Monday, December 31, 2007

Pleasure & Politics

I can see a shift in my thinking occurring over the past year or so. Of course, I'm still the same person I've always been, but I can see that the importance of pleasure and joy has been increasing in my mind. I've come to believe that so much of the suffering in the world is caused by the inability of people to feel pleasure and joy.

The struggle is to express this idea in a way that people don't misconstrue it as hedonism and irresponsibility. In fact, I think that it is natural for all life forms to feel pleasure. Somehow religion twisted pleasure into something evil. How or why this happened, I do not understand, but I suspect it had something to do with disempowering the masses. Today it is perpetuated through the constant message that you can only be happy if you have lots of money and material possessions. This keeps the masses enslaved to this system.

I was conversing with a friend about these things last night and he equates it with the imbalance between the god & goddess energy (yin/yang energy). Somehow we got out of balance and we're still out of balance. It's problematic because the female/goddess/yin energy is the energy of birth and creativity.

So if you look at a situation like the energy crisis, you see that the response to the problem is to go to war, rather than using our creativity to solve the problem. Why is that? It's not just because the energy is out of balance, it's also because in the collective consciousness, we don't believe that we can be happy without hording all the natural resources. We've lost the capacity to feel true pleasure and joy and this leads to insatiable greed and addiction.

▶ _Record set_:
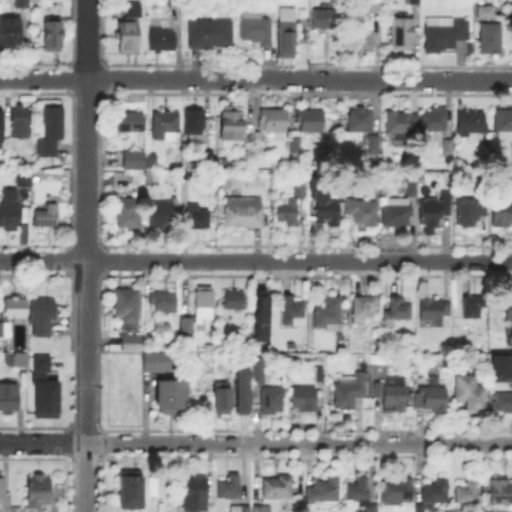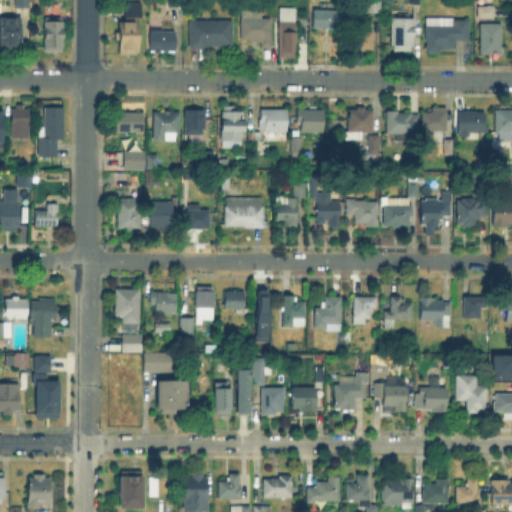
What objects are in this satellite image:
building: (315, 0)
building: (410, 1)
building: (19, 3)
building: (415, 3)
building: (174, 4)
building: (22, 5)
building: (130, 7)
building: (373, 9)
building: (483, 10)
building: (487, 14)
building: (321, 17)
building: (327, 20)
building: (253, 25)
building: (258, 29)
building: (9, 30)
building: (284, 30)
building: (132, 31)
building: (208, 32)
building: (399, 32)
building: (442, 32)
building: (290, 33)
building: (50, 34)
building: (405, 34)
building: (211, 35)
building: (55, 36)
building: (125, 36)
building: (446, 36)
building: (488, 36)
building: (13, 39)
building: (159, 39)
building: (362, 39)
building: (492, 40)
building: (163, 43)
building: (364, 43)
road: (255, 78)
building: (432, 117)
building: (270, 118)
building: (357, 118)
building: (307, 119)
building: (17, 120)
building: (126, 120)
building: (468, 120)
building: (502, 120)
building: (399, 121)
building: (502, 123)
building: (162, 124)
building: (191, 124)
building: (313, 124)
building: (21, 125)
building: (361, 125)
building: (130, 126)
building: (167, 126)
building: (229, 126)
building: (402, 126)
building: (473, 126)
building: (276, 129)
building: (47, 130)
building: (195, 130)
building: (233, 130)
building: (440, 131)
building: (51, 134)
building: (3, 141)
building: (371, 143)
building: (443, 144)
building: (375, 148)
building: (298, 151)
building: (131, 158)
building: (213, 159)
building: (136, 162)
building: (153, 162)
building: (135, 178)
building: (154, 178)
building: (23, 180)
building: (226, 183)
building: (414, 185)
building: (297, 188)
building: (197, 191)
building: (10, 195)
building: (7, 208)
building: (284, 208)
building: (292, 208)
building: (324, 208)
building: (326, 208)
building: (431, 208)
building: (468, 209)
building: (241, 210)
building: (361, 210)
building: (394, 210)
building: (125, 211)
building: (437, 211)
building: (158, 212)
building: (500, 212)
building: (246, 213)
building: (472, 213)
building: (44, 214)
building: (364, 214)
building: (397, 214)
building: (163, 215)
building: (194, 215)
building: (503, 215)
building: (130, 216)
building: (10, 217)
building: (48, 219)
building: (199, 219)
road: (85, 256)
road: (255, 259)
building: (231, 298)
building: (160, 300)
building: (201, 302)
building: (236, 302)
building: (124, 303)
building: (165, 303)
building: (470, 304)
building: (12, 306)
building: (359, 307)
building: (472, 308)
building: (507, 308)
building: (508, 308)
building: (364, 309)
building: (394, 309)
building: (290, 310)
building: (433, 310)
building: (17, 311)
building: (127, 311)
building: (201, 312)
building: (325, 312)
building: (293, 313)
building: (434, 313)
building: (258, 314)
building: (259, 314)
building: (398, 314)
building: (39, 315)
building: (330, 316)
building: (44, 317)
building: (184, 324)
building: (164, 329)
building: (5, 332)
building: (128, 341)
building: (133, 345)
building: (292, 347)
building: (18, 358)
building: (154, 360)
building: (18, 362)
building: (43, 362)
building: (385, 363)
building: (159, 365)
building: (500, 365)
building: (500, 365)
building: (255, 369)
building: (255, 369)
building: (321, 375)
building: (42, 388)
building: (347, 389)
building: (240, 390)
building: (240, 390)
building: (353, 391)
building: (467, 392)
building: (389, 393)
building: (168, 394)
building: (393, 395)
building: (428, 395)
building: (472, 395)
building: (8, 396)
building: (219, 396)
building: (219, 396)
building: (301, 396)
building: (49, 397)
building: (301, 397)
building: (269, 398)
building: (269, 399)
building: (434, 400)
building: (10, 401)
building: (502, 402)
building: (174, 404)
building: (503, 405)
road: (255, 442)
building: (227, 485)
building: (274, 485)
building: (35, 489)
building: (230, 489)
building: (278, 489)
building: (321, 489)
building: (2, 490)
building: (127, 490)
building: (394, 490)
building: (433, 490)
building: (465, 490)
building: (500, 490)
building: (192, 491)
building: (325, 492)
building: (358, 492)
building: (38, 493)
building: (128, 493)
building: (397, 494)
building: (437, 494)
building: (197, 495)
building: (361, 495)
building: (470, 495)
building: (502, 495)
building: (237, 507)
building: (420, 508)
building: (240, 510)
building: (263, 510)
building: (482, 511)
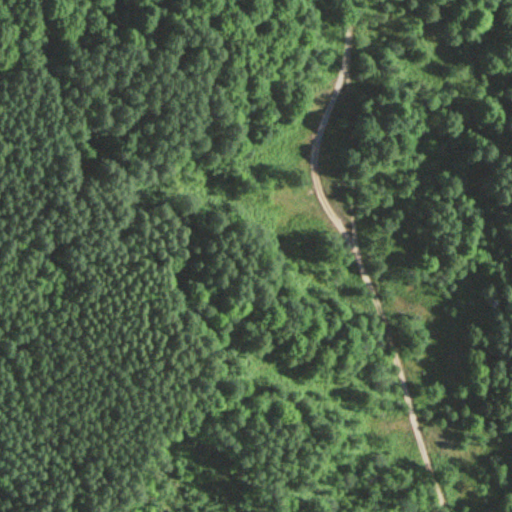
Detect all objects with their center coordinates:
road: (359, 253)
road: (180, 434)
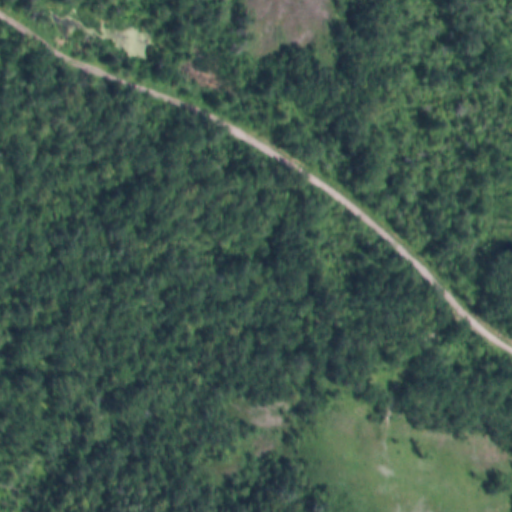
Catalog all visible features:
road: (272, 141)
road: (411, 369)
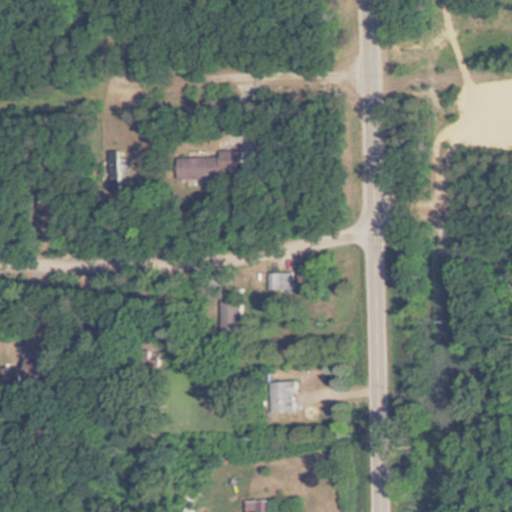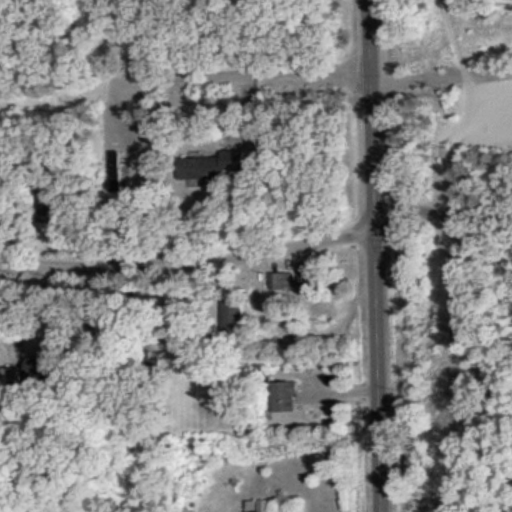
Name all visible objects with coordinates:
road: (186, 37)
building: (215, 167)
road: (443, 209)
road: (189, 249)
road: (381, 255)
building: (312, 280)
building: (282, 283)
building: (288, 392)
building: (263, 506)
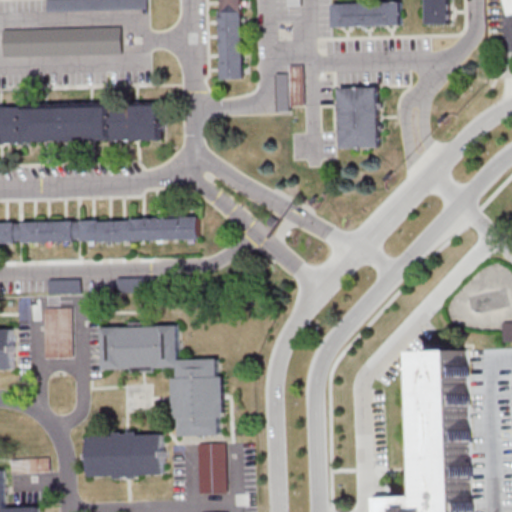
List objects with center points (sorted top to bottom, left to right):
building: (294, 2)
building: (97, 5)
building: (439, 11)
road: (509, 12)
building: (368, 14)
road: (26, 18)
road: (311, 25)
building: (232, 39)
building: (63, 41)
road: (461, 49)
road: (288, 51)
road: (376, 61)
road: (498, 74)
road: (194, 85)
road: (265, 87)
building: (361, 117)
building: (82, 122)
road: (426, 130)
road: (407, 133)
road: (92, 183)
road: (447, 190)
road: (275, 200)
road: (281, 227)
road: (250, 228)
building: (100, 230)
road: (377, 263)
road: (133, 267)
road: (330, 277)
road: (404, 283)
building: (138, 284)
building: (65, 286)
road: (77, 301)
road: (366, 312)
building: (507, 331)
building: (7, 348)
building: (7, 349)
road: (505, 355)
road: (381, 356)
building: (171, 372)
building: (173, 372)
building: (445, 436)
road: (57, 439)
building: (127, 454)
building: (127, 455)
road: (331, 460)
building: (213, 467)
building: (11, 497)
building: (11, 498)
road: (239, 506)
road: (176, 509)
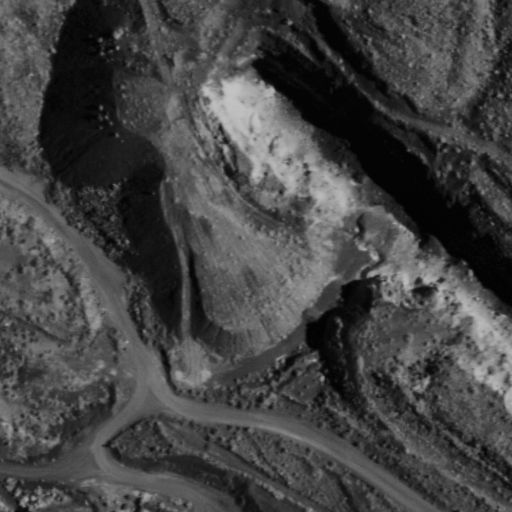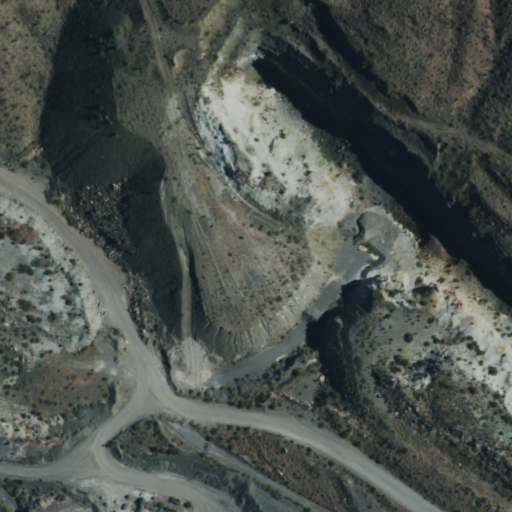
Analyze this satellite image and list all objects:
quarry: (252, 263)
road: (133, 340)
road: (217, 413)
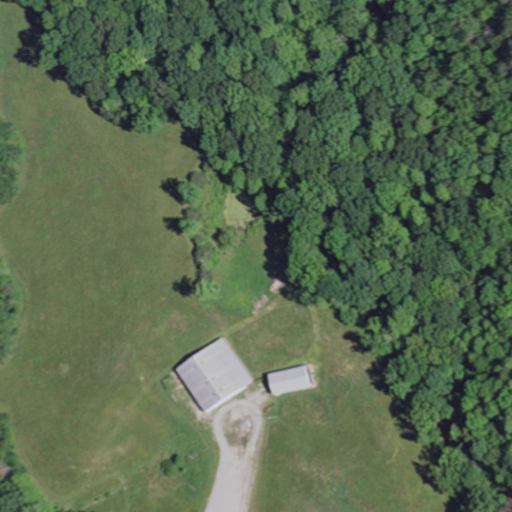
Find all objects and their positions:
building: (216, 374)
building: (290, 380)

▶ _Your goal_:
Retype, word for word, the part of the post on pleasure and politics that begins at the words "Pleasure & Politics" and stops after "pleasure and joy.".

▶ _Task solution_:
Pleasure & Politics

I can see a shift in my thinking occurring over the past year or so. Of course, I'm still the same person I've always been, but I can see that the importance of pleasure and joy has been increasing in my mind. I've come to believe that so much of the suffering in the world is caused by the inability of people to feel pleasure and joy.